Rewrite all of the entries below with every "pie" replaced by "pie chart" and nothing else changed. Leave out the pictures.

Start of TASK INPUTS

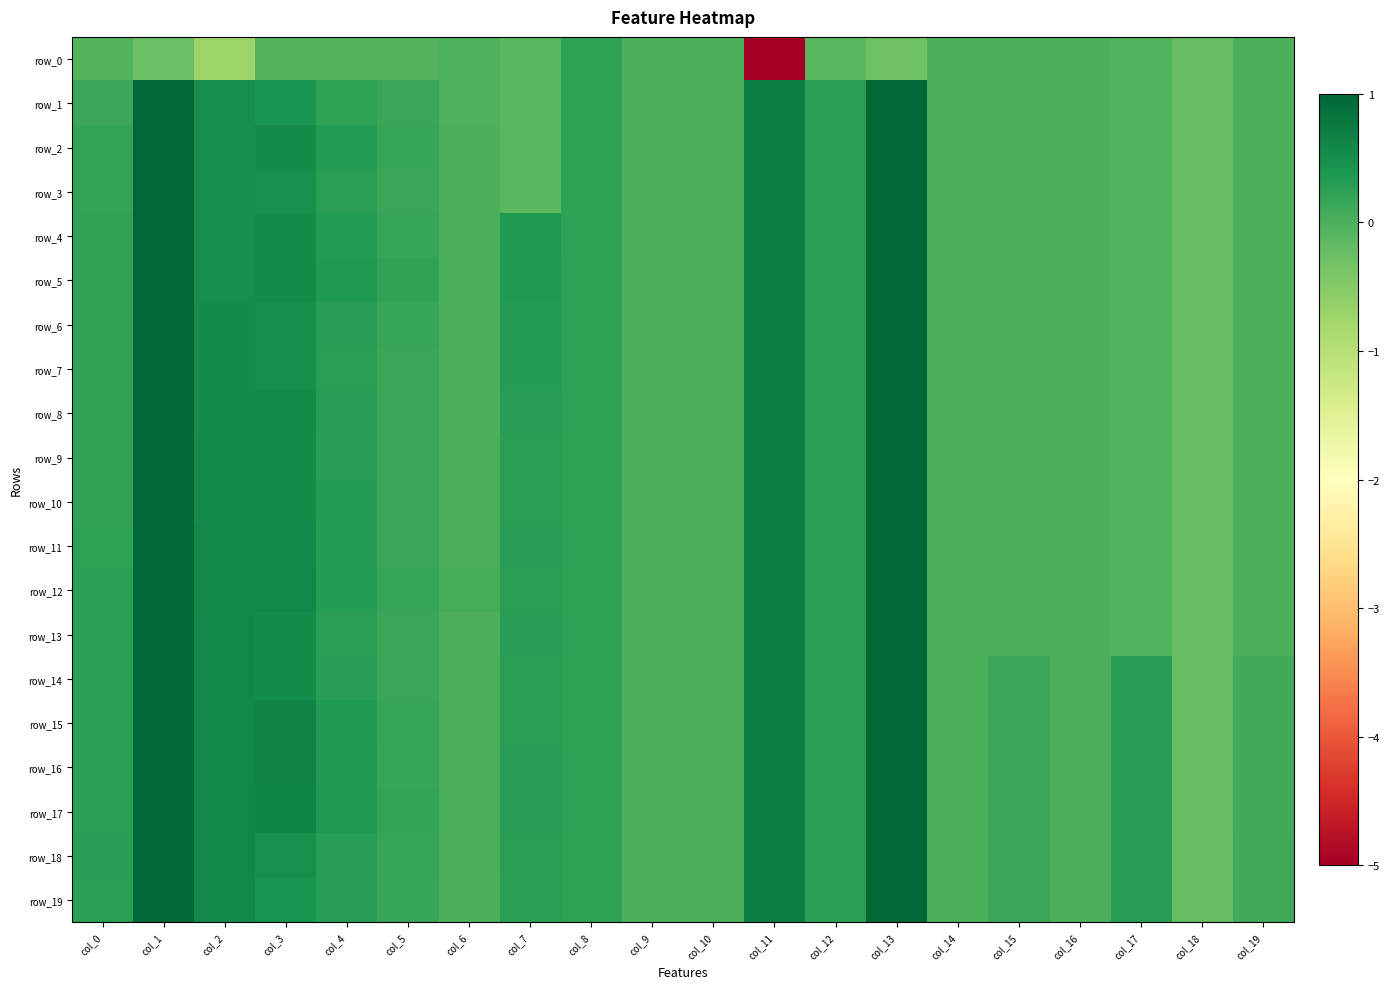

How many values in the row_5 series are below 0?

6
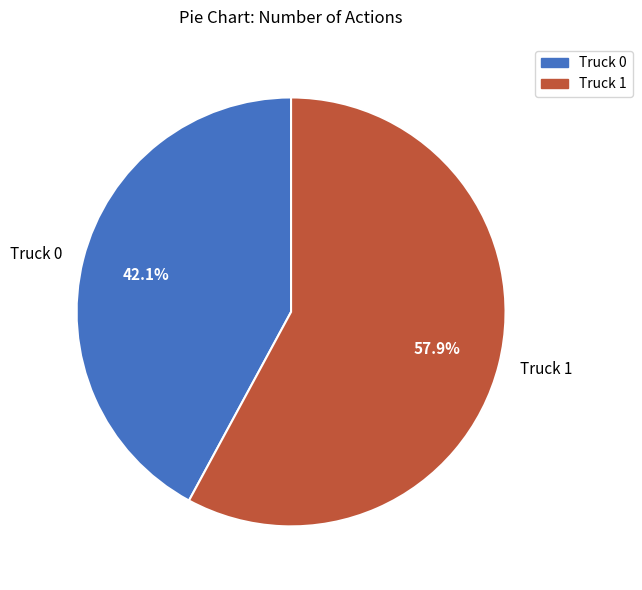

Is it true that Truck 1 is 58% of the pie?

True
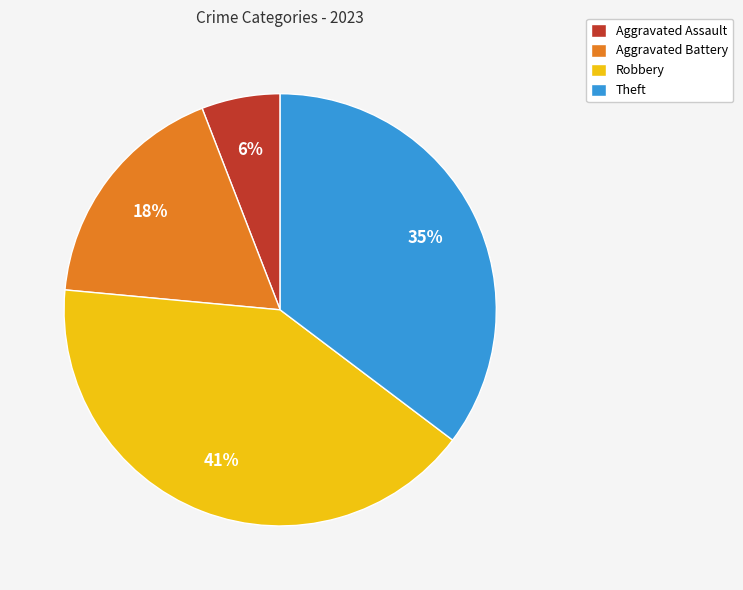

To the nearest percent, what percentage of the pie is Robbery?

41%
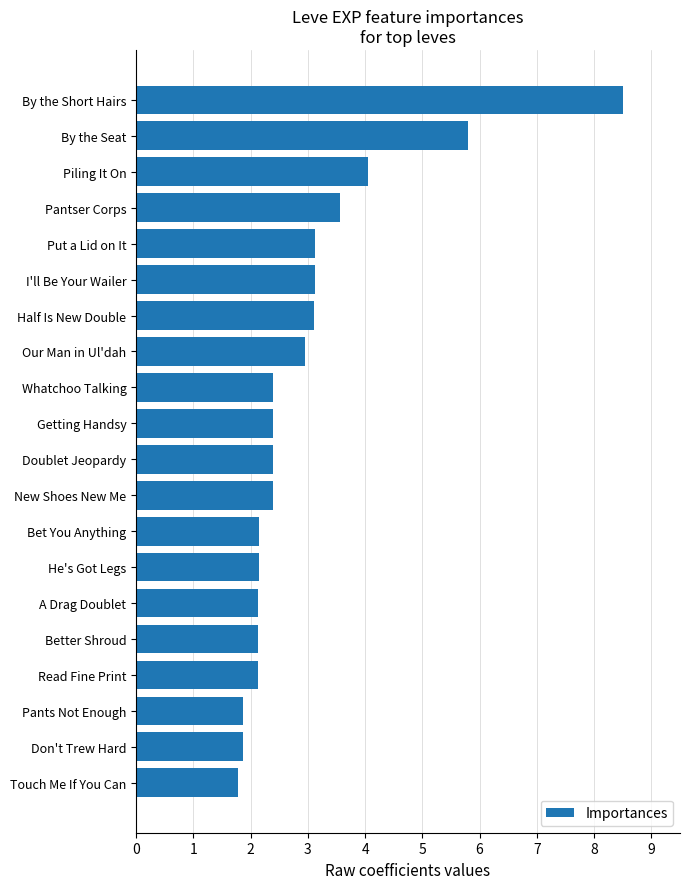

Does the chart contain stacked bars?

No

End of TASK INPUTS

**EXERCISE ANSWER:**
How many values in the row_5 series are below 0?

6

Is it true that Truck 1 is 58% of the pie chart?

True

To the nearest percent, what percentage of the pie chart is Robbery?

41%

Does the chart contain stacked bars?

No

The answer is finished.